Mitchell a écouté son corps, il a écouté les médecins qui lui disaient de « lever le pied ». Il a compris qu’il devait choisir entre cette vie d’excès et la vie tout court. Il a ralenti, il a pris soin de lui, et à 83 ans, il est toujours là pour témoigner. Mais Johnny, lui, ne s’est jamais calmé.

« Il a en partie bousillé sa vie ». Cette précision est importante : Eddy reconnaît la carrière exceptionnelle, le succès immense et la vie pleine que Johnny a eus. Mais il aurait pu avoir plus. Il aurait pu vivre plus longtemps, profiter de ses petites-filles, de ses amis, de la vie. C’est cette « frustration » qui le ronge. Il a regardé son meilleur ami se détruire sous ses yeux pendant des décennies, sans pouvoir rien faire, car Johnny ne voulait pas être sauvé.

 

La Vérité Inconfortable et la Mythification

 

La douleur d’Eddy est indissociable d’une profonde culpabilité. Aurait-il pu sauver Johnny ? Aurait-il dû être plus insistant, plus violent dans ses reproches ? Ces questions, il le sait, resteront probablement sans réponse.

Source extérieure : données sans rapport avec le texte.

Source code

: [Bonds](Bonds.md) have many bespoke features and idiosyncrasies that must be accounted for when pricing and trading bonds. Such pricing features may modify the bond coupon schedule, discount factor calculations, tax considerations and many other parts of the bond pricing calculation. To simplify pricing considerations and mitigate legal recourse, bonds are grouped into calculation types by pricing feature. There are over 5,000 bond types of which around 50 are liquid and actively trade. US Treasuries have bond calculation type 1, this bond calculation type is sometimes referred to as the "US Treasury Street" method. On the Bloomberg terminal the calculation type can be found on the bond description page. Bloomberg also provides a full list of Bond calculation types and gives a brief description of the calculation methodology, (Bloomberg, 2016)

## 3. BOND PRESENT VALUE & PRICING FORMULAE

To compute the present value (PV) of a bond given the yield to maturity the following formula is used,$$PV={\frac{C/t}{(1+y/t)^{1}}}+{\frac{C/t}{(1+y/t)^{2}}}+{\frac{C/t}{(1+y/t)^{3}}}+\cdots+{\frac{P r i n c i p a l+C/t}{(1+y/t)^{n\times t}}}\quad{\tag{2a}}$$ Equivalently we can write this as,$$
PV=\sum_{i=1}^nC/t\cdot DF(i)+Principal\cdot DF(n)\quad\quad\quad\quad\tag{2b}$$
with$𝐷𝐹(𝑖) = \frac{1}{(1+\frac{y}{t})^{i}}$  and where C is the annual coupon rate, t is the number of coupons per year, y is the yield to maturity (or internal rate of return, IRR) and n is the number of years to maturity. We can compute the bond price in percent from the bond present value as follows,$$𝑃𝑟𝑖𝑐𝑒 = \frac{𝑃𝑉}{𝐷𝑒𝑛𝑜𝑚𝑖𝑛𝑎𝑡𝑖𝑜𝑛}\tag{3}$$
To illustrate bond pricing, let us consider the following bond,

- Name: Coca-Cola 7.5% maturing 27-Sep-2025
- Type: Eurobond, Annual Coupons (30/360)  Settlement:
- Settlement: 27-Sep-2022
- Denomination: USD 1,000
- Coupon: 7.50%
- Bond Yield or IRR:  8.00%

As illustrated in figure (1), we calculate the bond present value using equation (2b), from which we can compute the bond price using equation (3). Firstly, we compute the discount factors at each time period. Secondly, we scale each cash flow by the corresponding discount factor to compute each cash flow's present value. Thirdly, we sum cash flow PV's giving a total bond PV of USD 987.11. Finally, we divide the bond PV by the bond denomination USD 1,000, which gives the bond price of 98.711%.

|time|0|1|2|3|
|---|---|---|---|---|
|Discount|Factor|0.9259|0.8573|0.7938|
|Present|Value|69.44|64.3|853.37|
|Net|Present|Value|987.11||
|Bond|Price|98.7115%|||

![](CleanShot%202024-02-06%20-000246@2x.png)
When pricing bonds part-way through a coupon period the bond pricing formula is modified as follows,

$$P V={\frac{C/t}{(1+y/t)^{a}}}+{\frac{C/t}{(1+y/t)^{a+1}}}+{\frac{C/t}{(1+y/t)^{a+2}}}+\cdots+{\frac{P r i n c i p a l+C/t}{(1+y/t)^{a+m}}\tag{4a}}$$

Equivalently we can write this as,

Ce qui est certain, c’est qu’il a choisi d’exprimer publiquement cette colère et cette tristesse, non pas pour salir la mémoire de Johnny, mais pour dire la vérité, une vérité inconfortable, mais nécessaire.

Mitchell refuse catégoriquement de participer à la « mythification » de Johnny. Il refuse de faire comme si l’idole était un saint parfait. Non, Johnny était un homme avec des failles, des faiblesses, et des démons qui l’ont tué. Pour Eddy, il est essentiel de le dire pour que « la légende ne cache pas la réalité ».

Sa franchise l’a poussé à critiquer les hommages qui lui semblaient trahir l’esprit de l’homme : il a qualifié le concert hommage à Johnny diffusé sur France 2 de « morbide » et ne supporte pas la statue monumentale érigée devant Bercy. Eddy préfère se souvenir de l’homme, pas de la statue.

Son single de 2021, Un petit peu d’amour, est un autre moyen d’exprimer cette vérité ambivalente. Les paroles résument sa peine : « Mais tu as brûlé toute ta vie en petit matin, en blanche nuit / Trop tard pour regretter le passé ». C’est un dernier reproche adressé à son ami disparu, mais c’est aussi un adieu et un pardon teinté d’amertume.

 

Conclusion : L’Amour, la Colère et l’Ambivalence Éternelle

Le fait est que Johnny Hallyday représente une partie essentielle de la vie d’Eddy Mitchell. Cinquante ans d’amitié ne s’effacent pas.

Eddy Mitchell en veut à Johnny Hallyday. C’est un fait qu’il ne cherche pas à édulcorer. Mais il l’aimait aussi, plus que tout. C’est cette ambivalence qui rend son témoignage si poignant et si humain. On ne peut en vouloir qu’aux gens qui comptent vraiment.

À 83 ans, Eddy Mitchell vide son sac, exprimant sa tristesse, sa colère et son amour en même temps. Il a conscience que son temps est compté, et il refuse de partir sans avoir exprimé cette vérité crue. La disparition de Johnny a laissé un vide immense, un vide que l’ami vivra jusqu’à la fin, avec ce regret cuisant de n’avoir pas pu sauver son demi-frère. Son témoignage rappelle que la légende du rock est faite d’hommes, avec leurs faiblesses, et que l’amour le plus grand peut aussi engendrer la plus tenace des rancœurs.